Exercise goal: Find every line in the records below that holds the word "область", and copy it out.

Records provided:
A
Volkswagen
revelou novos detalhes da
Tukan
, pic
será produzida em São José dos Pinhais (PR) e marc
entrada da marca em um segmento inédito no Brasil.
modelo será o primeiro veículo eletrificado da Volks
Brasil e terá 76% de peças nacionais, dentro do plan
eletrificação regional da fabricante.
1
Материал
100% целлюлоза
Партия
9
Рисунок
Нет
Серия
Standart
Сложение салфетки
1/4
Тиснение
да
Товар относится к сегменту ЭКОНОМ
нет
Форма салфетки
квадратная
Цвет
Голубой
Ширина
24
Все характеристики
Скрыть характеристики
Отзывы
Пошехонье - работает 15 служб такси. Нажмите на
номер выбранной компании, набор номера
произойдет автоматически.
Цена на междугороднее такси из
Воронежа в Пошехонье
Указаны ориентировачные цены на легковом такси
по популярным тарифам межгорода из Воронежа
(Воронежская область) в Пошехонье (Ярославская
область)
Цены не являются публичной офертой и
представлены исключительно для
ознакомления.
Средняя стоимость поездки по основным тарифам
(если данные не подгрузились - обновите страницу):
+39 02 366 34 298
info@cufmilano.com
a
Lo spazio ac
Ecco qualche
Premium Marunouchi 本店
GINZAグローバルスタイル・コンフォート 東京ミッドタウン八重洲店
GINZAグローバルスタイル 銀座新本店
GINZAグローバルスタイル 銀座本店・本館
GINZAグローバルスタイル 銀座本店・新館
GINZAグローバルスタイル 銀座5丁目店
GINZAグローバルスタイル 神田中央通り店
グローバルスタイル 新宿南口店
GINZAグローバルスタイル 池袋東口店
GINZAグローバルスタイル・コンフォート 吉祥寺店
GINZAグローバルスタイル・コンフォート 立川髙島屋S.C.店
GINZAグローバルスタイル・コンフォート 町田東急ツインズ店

--

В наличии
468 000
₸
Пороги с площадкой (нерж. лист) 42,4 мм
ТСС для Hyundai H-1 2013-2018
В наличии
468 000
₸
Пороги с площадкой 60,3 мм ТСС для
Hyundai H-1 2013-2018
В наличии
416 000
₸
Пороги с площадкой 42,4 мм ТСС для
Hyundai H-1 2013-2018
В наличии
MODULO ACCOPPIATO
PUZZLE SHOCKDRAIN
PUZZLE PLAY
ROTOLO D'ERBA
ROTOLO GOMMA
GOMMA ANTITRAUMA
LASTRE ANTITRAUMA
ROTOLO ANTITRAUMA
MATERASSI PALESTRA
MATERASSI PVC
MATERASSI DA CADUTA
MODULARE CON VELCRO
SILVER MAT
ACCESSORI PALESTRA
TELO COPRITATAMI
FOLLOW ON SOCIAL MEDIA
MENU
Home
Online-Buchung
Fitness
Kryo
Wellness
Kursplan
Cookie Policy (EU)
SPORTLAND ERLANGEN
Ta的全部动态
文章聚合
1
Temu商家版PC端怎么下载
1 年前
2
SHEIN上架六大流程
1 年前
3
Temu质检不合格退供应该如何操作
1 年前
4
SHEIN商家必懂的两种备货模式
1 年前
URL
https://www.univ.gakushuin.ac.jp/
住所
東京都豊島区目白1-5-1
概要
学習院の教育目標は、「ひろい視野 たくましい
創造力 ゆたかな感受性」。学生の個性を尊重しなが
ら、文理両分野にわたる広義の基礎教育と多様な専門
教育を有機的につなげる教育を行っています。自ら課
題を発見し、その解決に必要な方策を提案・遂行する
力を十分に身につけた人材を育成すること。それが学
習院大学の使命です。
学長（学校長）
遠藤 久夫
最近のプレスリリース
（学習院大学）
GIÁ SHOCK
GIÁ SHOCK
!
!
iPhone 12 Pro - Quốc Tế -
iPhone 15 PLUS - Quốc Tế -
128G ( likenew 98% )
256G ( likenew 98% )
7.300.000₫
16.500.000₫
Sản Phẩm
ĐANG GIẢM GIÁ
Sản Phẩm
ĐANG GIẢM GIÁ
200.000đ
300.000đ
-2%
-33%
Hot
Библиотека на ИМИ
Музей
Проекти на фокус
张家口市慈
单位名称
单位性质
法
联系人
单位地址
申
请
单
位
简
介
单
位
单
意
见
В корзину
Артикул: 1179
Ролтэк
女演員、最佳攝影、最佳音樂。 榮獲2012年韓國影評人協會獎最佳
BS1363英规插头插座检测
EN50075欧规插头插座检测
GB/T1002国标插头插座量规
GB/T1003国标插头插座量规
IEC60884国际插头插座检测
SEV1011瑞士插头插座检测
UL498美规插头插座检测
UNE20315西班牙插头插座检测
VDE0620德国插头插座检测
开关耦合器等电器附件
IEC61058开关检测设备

Exercise answer:
(Воронежская область) в Пошехонье (Ярославская
область)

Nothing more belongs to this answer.